- _Цитируемый отрывок_
^^^^^^^^

Я не хотел вступать ни в какие сношения ни с мёртвым Малевичем, ни с трупом Микеланджело.

Плевать я хотел на все взаимоотношения — с живыми и мёртвыми.

Я хотел одного — не стать калекой, как все окружающие.

Вы, конечно, знаете куратора Николя Буррио с его «отношенческой эстетикой». Он говорил о необходимости преобразования музеев в лабораторию, в рабочую и дискуссионную баню, где происходят контакты, коитусы, завязываются взаимоотношения, сношения, сочленения, переплетения… Его художниками были Каттелан-болван, Ороско-отморозко, Тиравания, Паррено, Гиллик…

Я этих людей всех встречал в разных местах, имел с ними стычки или забавные случаи. Вся эта «отношенческая эстетика» — аллилуйя-халтура, кураторская сосулька-писулька. Или, говоря языком Джорджо Агамбена, это литургические перформансы — форма спектакля, музеификации, продолжение музея барахольного.

Теория литургии — очень важный концепт у Агамбена!! Это — о мёртвых ритуалах, подмене реальной коммунально-сти, трупной прозрачности.

Претензия современного искусства на прозрачность и взаимодействие — апофеоз пошлого консенсуса.

НАСТОЯЩЕЕ ИСКУССТВО НЕПРОЗРАЧНО.

НАСТОЯЩЕЕ ИСКУССТВО ТЁМНО.

НАСТОЯЩЕЕ ИСКУССТВО НЕПОНЯТНО.

В своей лучшей форме, в лучших выходках я вовсе не протестовал против какого-нибудь шута Ельцина и не рефлексировал на какую-нибудь унизительную стокгольмскую выставку.

Я делал непрозрачные, тёмные, дурные, инфантильные, маразматические, неприемлемые жесты.

Все эти Буррио по праву воротили нос от меня. Я — не их, я — не с ними, мы — враги.

Я сейчас верю только в непрозрачность и неуправляемость искусства, и всюду ищу следы этой непрозрачности.

Нарисовав на музейной картине Малевича знак доллара, я хотел почувствовать, что я ещё жив.

Я хотел ощутить материальность баллончика и краски в нём, материальность своего пальца, нажимающего на головку баллончика: псссссссс…

Я — заяц дурной, безответственный — хотел залезть в чужой огород и насладиться морковкой.

Интересно думать о том, что происходит с материальностью в музее.

Она там разматериаливается!

Материальность в искусстве (в частности, в картине, в иконе, в скульптуре) связана с идеей фактуры (и массы).

^^^^^^^^

- _Исходные данные_
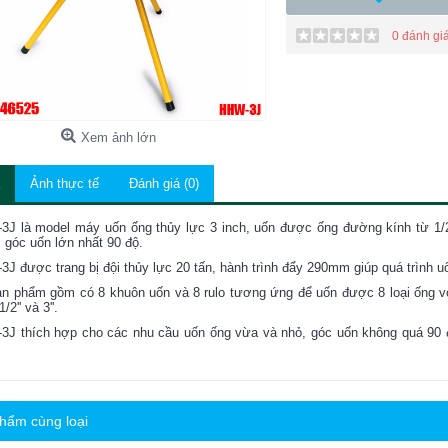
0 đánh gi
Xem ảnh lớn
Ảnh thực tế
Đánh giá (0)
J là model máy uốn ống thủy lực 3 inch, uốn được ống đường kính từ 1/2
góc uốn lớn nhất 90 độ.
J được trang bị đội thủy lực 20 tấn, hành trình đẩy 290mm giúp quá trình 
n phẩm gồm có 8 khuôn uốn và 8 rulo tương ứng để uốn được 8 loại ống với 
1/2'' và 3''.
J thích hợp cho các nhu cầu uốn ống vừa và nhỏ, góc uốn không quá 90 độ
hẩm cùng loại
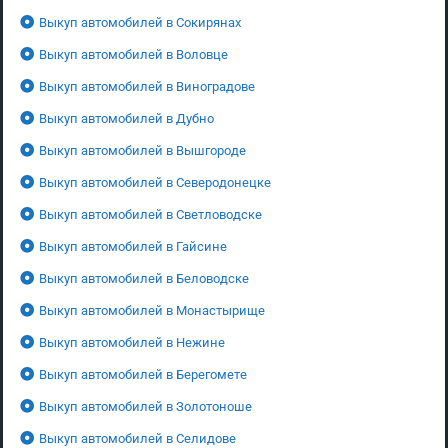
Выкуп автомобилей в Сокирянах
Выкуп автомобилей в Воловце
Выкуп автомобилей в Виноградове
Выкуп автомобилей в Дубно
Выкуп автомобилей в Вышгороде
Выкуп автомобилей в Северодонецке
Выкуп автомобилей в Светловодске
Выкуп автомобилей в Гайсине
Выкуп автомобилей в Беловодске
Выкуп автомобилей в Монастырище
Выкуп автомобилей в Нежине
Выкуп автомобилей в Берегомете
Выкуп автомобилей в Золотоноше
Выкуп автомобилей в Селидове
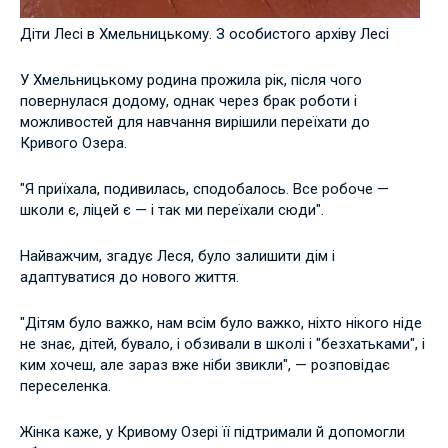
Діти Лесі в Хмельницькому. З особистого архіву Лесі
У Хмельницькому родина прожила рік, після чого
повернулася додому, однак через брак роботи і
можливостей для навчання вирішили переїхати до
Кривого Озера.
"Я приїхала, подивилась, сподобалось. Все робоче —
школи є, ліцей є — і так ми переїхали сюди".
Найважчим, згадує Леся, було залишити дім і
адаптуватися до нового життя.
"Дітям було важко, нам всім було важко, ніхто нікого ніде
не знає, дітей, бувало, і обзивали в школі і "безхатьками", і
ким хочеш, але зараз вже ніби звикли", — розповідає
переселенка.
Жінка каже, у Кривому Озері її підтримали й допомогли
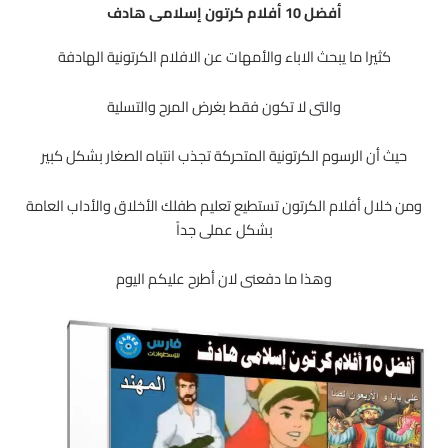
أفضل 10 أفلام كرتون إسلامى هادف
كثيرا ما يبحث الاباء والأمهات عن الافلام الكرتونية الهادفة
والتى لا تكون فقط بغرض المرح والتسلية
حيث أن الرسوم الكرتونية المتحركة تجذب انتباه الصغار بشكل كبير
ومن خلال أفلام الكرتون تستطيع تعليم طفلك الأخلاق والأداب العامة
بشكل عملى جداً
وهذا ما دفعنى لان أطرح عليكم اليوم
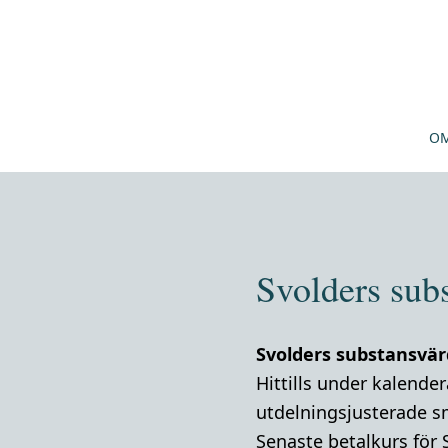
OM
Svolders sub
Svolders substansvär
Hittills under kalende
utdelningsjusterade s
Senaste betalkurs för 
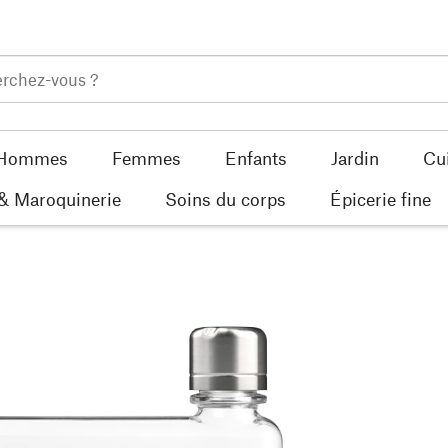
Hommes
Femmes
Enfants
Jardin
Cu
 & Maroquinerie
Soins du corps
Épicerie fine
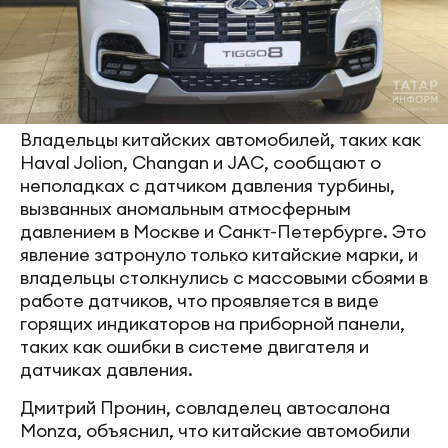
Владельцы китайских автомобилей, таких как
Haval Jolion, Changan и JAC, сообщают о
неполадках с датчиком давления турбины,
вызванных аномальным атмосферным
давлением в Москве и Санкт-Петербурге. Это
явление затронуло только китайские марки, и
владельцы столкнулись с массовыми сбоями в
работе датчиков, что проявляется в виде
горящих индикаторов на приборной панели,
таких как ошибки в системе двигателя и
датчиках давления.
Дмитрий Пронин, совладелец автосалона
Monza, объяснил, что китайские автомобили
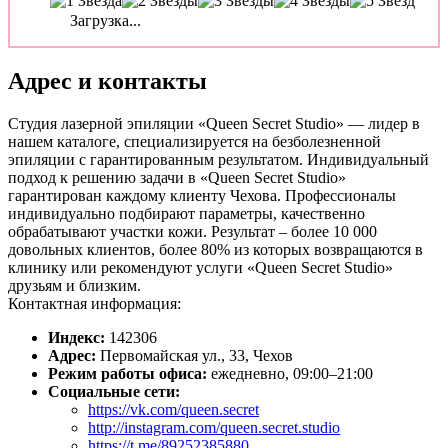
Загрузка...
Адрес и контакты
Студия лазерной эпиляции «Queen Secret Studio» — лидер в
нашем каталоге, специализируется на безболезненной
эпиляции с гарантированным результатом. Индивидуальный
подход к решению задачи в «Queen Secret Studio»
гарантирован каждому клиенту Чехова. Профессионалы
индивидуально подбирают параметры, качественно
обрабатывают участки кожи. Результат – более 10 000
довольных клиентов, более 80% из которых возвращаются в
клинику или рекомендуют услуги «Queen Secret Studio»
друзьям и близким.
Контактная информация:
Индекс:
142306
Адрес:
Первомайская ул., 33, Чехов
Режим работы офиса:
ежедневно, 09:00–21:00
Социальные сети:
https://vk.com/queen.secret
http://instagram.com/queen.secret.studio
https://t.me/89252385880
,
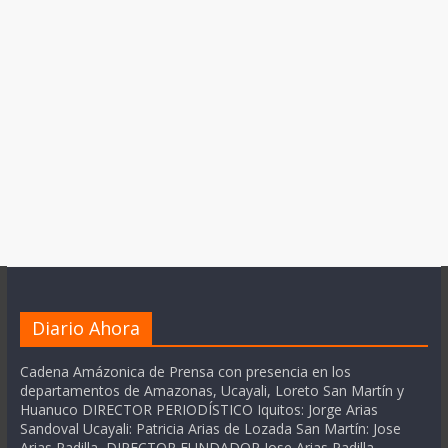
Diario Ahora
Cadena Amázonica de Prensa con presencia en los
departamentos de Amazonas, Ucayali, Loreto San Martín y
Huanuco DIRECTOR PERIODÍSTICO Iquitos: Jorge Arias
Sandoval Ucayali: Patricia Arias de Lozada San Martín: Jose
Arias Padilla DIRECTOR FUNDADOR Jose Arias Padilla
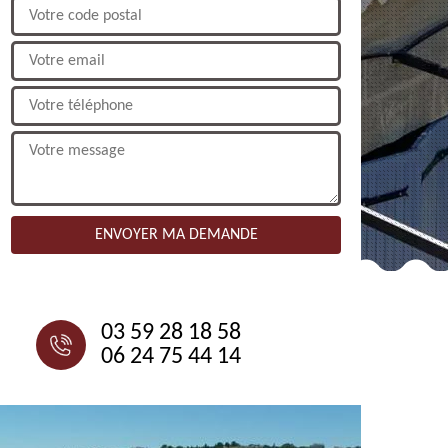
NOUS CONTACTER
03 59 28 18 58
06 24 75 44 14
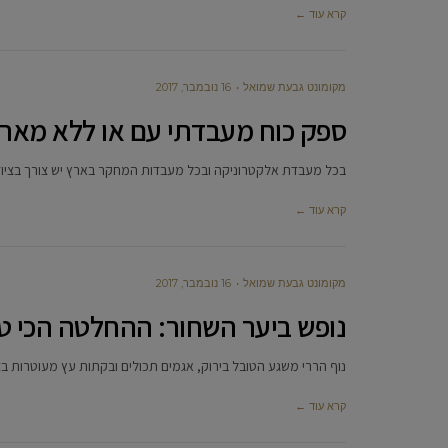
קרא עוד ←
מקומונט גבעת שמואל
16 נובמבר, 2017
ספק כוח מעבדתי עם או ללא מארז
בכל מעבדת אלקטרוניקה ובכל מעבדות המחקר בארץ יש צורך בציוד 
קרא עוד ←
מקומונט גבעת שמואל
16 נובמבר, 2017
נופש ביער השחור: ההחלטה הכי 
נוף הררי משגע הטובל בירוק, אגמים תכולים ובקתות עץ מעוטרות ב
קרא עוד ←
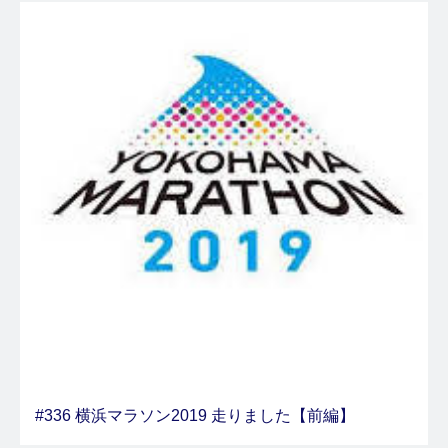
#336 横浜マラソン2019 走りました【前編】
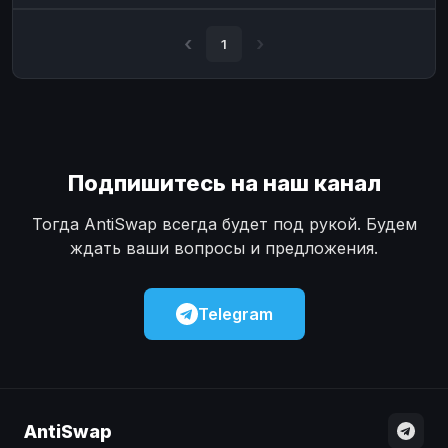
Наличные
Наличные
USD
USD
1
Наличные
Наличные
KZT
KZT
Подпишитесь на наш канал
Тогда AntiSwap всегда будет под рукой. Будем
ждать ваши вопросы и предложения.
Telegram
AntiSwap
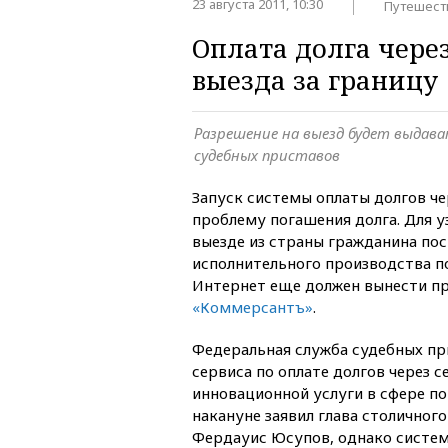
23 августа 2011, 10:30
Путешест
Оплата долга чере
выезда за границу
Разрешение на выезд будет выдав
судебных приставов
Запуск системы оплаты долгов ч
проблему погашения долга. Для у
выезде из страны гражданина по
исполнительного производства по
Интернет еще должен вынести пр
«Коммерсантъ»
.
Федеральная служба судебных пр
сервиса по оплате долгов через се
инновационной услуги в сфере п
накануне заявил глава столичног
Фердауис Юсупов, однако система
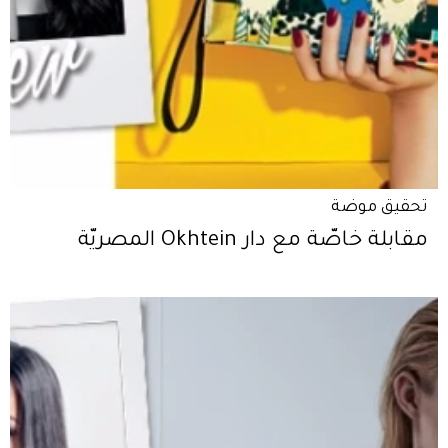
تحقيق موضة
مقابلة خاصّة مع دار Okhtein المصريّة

^^^^^^^^

- _Ваше задание_
Объясните по отрывку, зачем на картине Малевича в музее был нарисован знак доллара.

- _Решение задачи_
Знак доллара был нарисован, чтобы «почувствовать, что я ещё жив». Кроме того, хотелось ощутить материальность баллончика, краски в нём и собственного пальца, нажимающего на головку баллончика.